Sharma told TechCrunch in an interview that typical loans are 200,000-300,000 INR ($2,900-$4,400) in size, and are aimed at businesses and business owners who aren’t able to raise capital through regular channels. That doesn’t just mean Aye Finance goes below the level of banks and loan firms, it also targets customers that, he said, are below the radar of e-commerce businesses like Flipkart, which offer floats to support micro-entrepreneurs making a living on their platform.

“How do you underwrite [a business owner] when they don’t have documents that classic finance companies are used to seeing, while they do not maintain tax returns or book?” Sharma said of the challenge.

To tackle that challenge, Aye Finance operates a network of 31 small but staffed branches across seven states, predominantly in the north of India, where prospective customers meet a representative who completes their financial information using a digital platform which syncs to the cloud. Because these are outlier cases, Aye Finance specializes in what Sharm calls “industry clusters” — specific types of industry — which, he said, allows them to generate accurate metrics to assess a business. The case of shoe manufacturing, that might be the number of units produced per day per employee, or other financial data outside of what banks usually seek.
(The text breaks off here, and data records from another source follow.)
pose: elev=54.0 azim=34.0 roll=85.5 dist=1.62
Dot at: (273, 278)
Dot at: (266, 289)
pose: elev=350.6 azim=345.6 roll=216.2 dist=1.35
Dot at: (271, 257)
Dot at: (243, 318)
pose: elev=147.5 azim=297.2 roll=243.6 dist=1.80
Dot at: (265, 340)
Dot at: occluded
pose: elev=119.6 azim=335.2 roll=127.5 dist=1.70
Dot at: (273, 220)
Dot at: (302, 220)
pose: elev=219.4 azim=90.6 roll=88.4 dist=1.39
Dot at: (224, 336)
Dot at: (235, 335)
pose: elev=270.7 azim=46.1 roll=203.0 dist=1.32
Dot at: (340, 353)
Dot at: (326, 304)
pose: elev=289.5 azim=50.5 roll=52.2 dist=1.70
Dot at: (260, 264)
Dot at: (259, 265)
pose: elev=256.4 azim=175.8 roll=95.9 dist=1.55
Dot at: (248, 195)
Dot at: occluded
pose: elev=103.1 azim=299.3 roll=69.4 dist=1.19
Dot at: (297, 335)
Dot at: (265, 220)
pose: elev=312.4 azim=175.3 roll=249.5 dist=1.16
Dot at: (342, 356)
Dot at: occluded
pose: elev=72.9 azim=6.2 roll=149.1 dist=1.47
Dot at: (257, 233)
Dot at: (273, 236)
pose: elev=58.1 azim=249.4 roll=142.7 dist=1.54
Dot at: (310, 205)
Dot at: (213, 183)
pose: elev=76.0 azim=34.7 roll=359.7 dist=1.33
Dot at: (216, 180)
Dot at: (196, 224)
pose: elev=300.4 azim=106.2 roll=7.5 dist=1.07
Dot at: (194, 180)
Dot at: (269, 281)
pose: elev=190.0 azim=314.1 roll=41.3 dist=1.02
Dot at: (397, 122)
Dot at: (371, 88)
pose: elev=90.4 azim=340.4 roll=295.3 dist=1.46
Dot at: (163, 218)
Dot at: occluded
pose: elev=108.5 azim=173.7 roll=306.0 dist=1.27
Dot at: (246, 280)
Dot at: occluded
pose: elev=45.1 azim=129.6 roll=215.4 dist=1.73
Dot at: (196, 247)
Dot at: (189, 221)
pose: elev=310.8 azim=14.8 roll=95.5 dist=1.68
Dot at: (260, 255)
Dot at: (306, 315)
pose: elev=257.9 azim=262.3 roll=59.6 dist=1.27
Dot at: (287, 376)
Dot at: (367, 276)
“We understand dynamics of each industry, and use eight indicators to do so,” he explained.

The company uses a local and offline approach to finding its leads, since most are not savvy to already use the internet.

“Clusters tend to be densely popularity around particular geographies,” Sharma added. “There may be 15,000 prospects in a 2km square area — we only need only 1,000 (signed-up) customers to make a branch.”

The company said it is currently at break even on a month-to-month basis, but it plans to become overall profitable before the end of 2017. Sharma is also targeting the next round of funding in 18-24 months which would help the company move into different kinds of financing products for businesses.

“We [hope to] offer them financial services with links to their cluster. For example, for some, there are large buyers in Delhi that they can be introduced to, we can make marketplace for them, for offer advisory and market aggregation services,” Sharma explained.